Succession Sealed Deutsche Bank Nominates Indian Investment Banker as New Co-CEO
Deutsche Bank will in the future be co-managed by Anshu Jain, a cricket-loving investment banking hotshot from India. Because he speaks little German and has no political contacts, however, he will be flanked by a German co-executive -- and watched over by current CEO Josef Ackermann, who is to head the supervisory board.
Deutsche Bank has decided that it will need two people to fill the shoes of the current chief executive Josef Ackermann, who has steered Germany's largest bank to record profits in his decade at the helm.
On Monday, the bank's supervisory board agreed to appoint Anshu Jain, the Indian head of Deutsche Bank's investment banking operations, as co-chief executive of the bank from May 2012 alongside Jürgen Fitschen, currently in charge of its Germany business.
In addition, Ackermann appears set to become chairman of the supervisory board in an about-face after he had initially declared he had no interest in the position.
The decisions follow an embarrassing few weeks for the bank. First it was spurned by its crown prince when Ackermann's preferred choice of successor, Axel Weber, the former president of the Bundesbank central bank, turned Deutsche down and opted instead for a rival offer to head Switzerland's UBS.
Then Ackermann and supervisory board chairman Clemens Börsig descended into a dispute over who was to blame for the loss of Weber and which alternative candidate should get the top job.
The failure to groom a successor who enjoyed the general backing of the bank's management and supervisory boards would have not just been damaging for the bank, but for the wider German economy. The head of Deutsche Bank is the face of Germany's corporate establishment and a key negotiating partner for the government, especially in these times of financial crisis.
Dual Management Has Drawbacks
The idea of dual CEOs is risky because it can lead to internal rivalry and slow decision-making. But it is regarded by many in the bank as the best way to keep Jain, 48, a highly-talented investment banker whose unit contributed nearly 90 percent of Deutsche's pre-tax profit in the first quarter.
A German co-CEO is needed, at least initially, because Jain, a cricket lover, speaks little German and lacks the necessary contacts in Berlin and in Germany's corporate sector -- a key ingredient for a Deutsche chief executive. The changeover is expected to happen at the annual shareholder meeting in May.
According to sources inside the bank, Ackermann believes 62-year-old Fitschen is too old for the job and had been pushing instead for a close associate of his, 55-year-old Hugo Bänziger, Deutsche's chief risk officer, to be appointed alongside Jain.
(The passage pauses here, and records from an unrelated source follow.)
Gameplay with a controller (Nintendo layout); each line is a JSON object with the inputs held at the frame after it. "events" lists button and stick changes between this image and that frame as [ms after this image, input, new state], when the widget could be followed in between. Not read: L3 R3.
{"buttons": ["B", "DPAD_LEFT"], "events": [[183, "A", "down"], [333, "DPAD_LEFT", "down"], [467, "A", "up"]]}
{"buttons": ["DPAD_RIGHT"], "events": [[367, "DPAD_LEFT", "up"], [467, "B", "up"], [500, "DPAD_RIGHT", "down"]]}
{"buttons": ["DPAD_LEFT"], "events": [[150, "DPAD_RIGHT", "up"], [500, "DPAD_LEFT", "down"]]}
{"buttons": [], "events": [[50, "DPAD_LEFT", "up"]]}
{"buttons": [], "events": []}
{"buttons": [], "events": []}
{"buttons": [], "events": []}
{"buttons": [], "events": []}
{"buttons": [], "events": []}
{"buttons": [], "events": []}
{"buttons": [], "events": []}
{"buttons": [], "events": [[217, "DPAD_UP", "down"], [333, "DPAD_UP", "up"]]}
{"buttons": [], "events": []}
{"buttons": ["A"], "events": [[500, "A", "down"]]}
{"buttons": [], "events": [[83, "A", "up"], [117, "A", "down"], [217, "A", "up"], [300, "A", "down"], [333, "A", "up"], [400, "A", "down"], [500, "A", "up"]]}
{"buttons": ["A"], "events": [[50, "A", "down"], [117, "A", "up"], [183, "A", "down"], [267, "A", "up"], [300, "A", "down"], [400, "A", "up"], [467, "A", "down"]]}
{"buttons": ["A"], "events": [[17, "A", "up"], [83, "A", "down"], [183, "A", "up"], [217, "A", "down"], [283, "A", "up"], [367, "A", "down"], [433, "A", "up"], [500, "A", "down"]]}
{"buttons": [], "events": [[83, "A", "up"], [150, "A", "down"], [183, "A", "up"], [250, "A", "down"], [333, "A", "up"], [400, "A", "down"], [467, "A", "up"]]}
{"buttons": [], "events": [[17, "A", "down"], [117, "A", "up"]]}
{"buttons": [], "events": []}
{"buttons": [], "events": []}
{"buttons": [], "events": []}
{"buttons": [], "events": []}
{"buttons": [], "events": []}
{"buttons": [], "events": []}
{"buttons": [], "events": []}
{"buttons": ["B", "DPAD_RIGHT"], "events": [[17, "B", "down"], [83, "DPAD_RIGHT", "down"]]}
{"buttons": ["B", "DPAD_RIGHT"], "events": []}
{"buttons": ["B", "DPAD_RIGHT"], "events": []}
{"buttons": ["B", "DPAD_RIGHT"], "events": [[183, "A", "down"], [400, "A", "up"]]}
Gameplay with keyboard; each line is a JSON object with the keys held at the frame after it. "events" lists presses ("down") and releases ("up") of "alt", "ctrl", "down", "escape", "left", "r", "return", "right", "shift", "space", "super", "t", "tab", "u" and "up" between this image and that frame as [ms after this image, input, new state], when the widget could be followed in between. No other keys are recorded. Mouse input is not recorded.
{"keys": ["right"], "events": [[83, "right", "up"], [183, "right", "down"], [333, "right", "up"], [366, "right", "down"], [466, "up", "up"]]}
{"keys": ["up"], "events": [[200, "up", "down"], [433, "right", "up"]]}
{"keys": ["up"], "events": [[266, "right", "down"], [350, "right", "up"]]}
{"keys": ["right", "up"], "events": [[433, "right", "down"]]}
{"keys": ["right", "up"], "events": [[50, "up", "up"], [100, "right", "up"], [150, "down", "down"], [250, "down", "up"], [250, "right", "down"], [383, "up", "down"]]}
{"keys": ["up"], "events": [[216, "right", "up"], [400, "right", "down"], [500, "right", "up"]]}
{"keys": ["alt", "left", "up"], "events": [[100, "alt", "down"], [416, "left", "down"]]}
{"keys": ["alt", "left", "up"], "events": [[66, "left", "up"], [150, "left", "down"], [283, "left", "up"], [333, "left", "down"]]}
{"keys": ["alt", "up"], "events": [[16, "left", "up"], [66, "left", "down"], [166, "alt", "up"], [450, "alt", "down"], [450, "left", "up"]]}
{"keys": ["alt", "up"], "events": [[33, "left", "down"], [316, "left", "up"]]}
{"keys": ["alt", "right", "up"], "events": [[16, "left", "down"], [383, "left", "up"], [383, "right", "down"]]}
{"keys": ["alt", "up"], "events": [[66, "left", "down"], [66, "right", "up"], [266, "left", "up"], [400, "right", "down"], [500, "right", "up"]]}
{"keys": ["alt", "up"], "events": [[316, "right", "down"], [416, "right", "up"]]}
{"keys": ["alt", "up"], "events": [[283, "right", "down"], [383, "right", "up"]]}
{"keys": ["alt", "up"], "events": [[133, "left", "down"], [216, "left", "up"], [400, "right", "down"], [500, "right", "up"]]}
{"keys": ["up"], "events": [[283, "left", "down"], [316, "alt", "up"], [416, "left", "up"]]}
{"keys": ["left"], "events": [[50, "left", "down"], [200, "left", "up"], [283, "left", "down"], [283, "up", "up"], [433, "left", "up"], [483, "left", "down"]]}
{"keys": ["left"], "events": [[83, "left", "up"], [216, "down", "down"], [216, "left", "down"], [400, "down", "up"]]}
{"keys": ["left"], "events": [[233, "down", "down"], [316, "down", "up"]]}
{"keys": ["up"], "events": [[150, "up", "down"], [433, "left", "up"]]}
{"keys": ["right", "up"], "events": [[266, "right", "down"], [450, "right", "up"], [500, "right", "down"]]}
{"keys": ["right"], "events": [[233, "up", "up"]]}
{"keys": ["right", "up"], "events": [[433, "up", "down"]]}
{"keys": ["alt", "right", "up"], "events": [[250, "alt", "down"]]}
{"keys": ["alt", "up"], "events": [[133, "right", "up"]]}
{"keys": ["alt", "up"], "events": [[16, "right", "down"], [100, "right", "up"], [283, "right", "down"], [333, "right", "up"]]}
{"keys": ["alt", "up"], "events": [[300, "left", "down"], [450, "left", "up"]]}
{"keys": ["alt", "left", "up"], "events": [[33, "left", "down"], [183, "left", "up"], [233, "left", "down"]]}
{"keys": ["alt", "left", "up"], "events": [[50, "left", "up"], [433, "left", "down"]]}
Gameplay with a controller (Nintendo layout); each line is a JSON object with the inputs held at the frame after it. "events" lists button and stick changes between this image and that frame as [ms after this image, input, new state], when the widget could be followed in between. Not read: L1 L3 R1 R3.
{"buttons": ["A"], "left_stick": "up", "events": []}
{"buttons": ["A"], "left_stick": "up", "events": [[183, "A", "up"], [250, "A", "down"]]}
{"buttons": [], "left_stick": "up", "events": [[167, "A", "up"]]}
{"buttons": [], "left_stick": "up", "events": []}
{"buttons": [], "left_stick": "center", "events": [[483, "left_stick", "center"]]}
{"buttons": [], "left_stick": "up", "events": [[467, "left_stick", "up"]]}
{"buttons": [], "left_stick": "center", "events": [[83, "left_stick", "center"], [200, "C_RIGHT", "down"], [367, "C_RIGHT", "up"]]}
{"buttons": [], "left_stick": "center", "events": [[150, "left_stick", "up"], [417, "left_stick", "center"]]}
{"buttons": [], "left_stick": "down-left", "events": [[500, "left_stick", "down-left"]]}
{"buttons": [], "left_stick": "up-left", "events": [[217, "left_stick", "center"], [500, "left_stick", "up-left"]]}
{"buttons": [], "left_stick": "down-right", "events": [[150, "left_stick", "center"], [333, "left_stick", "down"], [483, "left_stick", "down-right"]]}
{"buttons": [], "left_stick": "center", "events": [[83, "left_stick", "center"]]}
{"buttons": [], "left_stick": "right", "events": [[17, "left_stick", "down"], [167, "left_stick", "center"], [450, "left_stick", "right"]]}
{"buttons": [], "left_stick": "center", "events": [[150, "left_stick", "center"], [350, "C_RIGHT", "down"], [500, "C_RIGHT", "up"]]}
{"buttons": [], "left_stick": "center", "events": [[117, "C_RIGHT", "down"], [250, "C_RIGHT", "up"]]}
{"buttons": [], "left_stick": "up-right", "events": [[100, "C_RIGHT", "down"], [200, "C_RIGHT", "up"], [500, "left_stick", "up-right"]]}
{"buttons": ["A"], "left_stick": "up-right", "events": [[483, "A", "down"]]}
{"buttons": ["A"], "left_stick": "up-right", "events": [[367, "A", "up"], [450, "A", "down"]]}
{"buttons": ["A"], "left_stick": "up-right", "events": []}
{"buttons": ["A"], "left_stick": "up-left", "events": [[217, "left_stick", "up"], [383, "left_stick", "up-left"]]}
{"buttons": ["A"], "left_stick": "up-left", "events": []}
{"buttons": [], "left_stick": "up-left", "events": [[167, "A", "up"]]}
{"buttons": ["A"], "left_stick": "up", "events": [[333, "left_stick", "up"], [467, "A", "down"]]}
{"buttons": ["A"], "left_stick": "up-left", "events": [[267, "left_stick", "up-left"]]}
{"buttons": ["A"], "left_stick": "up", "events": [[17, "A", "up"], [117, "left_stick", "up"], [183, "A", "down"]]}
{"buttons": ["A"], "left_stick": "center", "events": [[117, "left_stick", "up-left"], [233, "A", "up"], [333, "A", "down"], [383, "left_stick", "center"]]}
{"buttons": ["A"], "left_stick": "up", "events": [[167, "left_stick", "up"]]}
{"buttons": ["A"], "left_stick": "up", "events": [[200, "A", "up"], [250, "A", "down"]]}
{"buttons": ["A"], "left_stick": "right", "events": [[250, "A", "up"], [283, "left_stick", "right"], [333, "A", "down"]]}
Ackermann and Bänziger are both Swiss nationals.
In the end though, the choice of Jani's running mate was academic because Ackermann is staying to watch over them all as head of the supervisory board. His contacts in politics and business are regarded by many in the bank as too valuable to lose.
A Tough Act to Follow
Ackermann, 63, was able to weld together Deutsche Bank's two very distinct cultures -- the flashy, dynamic Anglo-Saxon investment bankers based in London and their distinctly more conservative counterparts in the Germany-based retail and corporate banking divisions.
In addition, he played an important role in helping the government tackle the 2008 crisis, proposing a rescue fund for troubled banks and negotiating a bailout with Chancellor Angela Merkel for mortgage bank Hypo Real Estate.
A few weeks ago, he and German Finance Minister Wolfgang Schäuble sat side by side in Berlin to present an agreement under which German banks would voluntarily contribute 3.2 billion ($4.63 billion) towards a second rescue package for Greece.
But Ackermann has made some PR gaffes. In 2004, he was labelled the epitome of the arrogant banker after he made a V for victory gesture during a trial over bonus payments to former executives of Mannesmann, the telecommunications company. He had been a co-defendant in his capacity as member of Mannesmann's supervisory board which approved the payments. In 2005, he drew fire for announcing thousands of redundancies at the same time as reporting a surge in profits.
His move into the supervisory board faces a legal hurdle because German corporate law was recently changed to require a two-year time gap between a CEO stepping down and moving up into the supervisory board of his company.
The parliament decided on this "cooling-off period" in 2009 to prevent former executives from obstructing efforts by their successors to take necessary strategic decisions or uncover mistakes made during their reign.
But the law allows an exception to be made if at least 25 percent of shareholders desire it. Given that Ackermann already appears to have the backing of the workforce, which accounts for 10 percent of the voting rights, he might get the necessary support to permit his transfer. Jain and Fitschen should brace themselves for a powerful, hands-on backseat driver.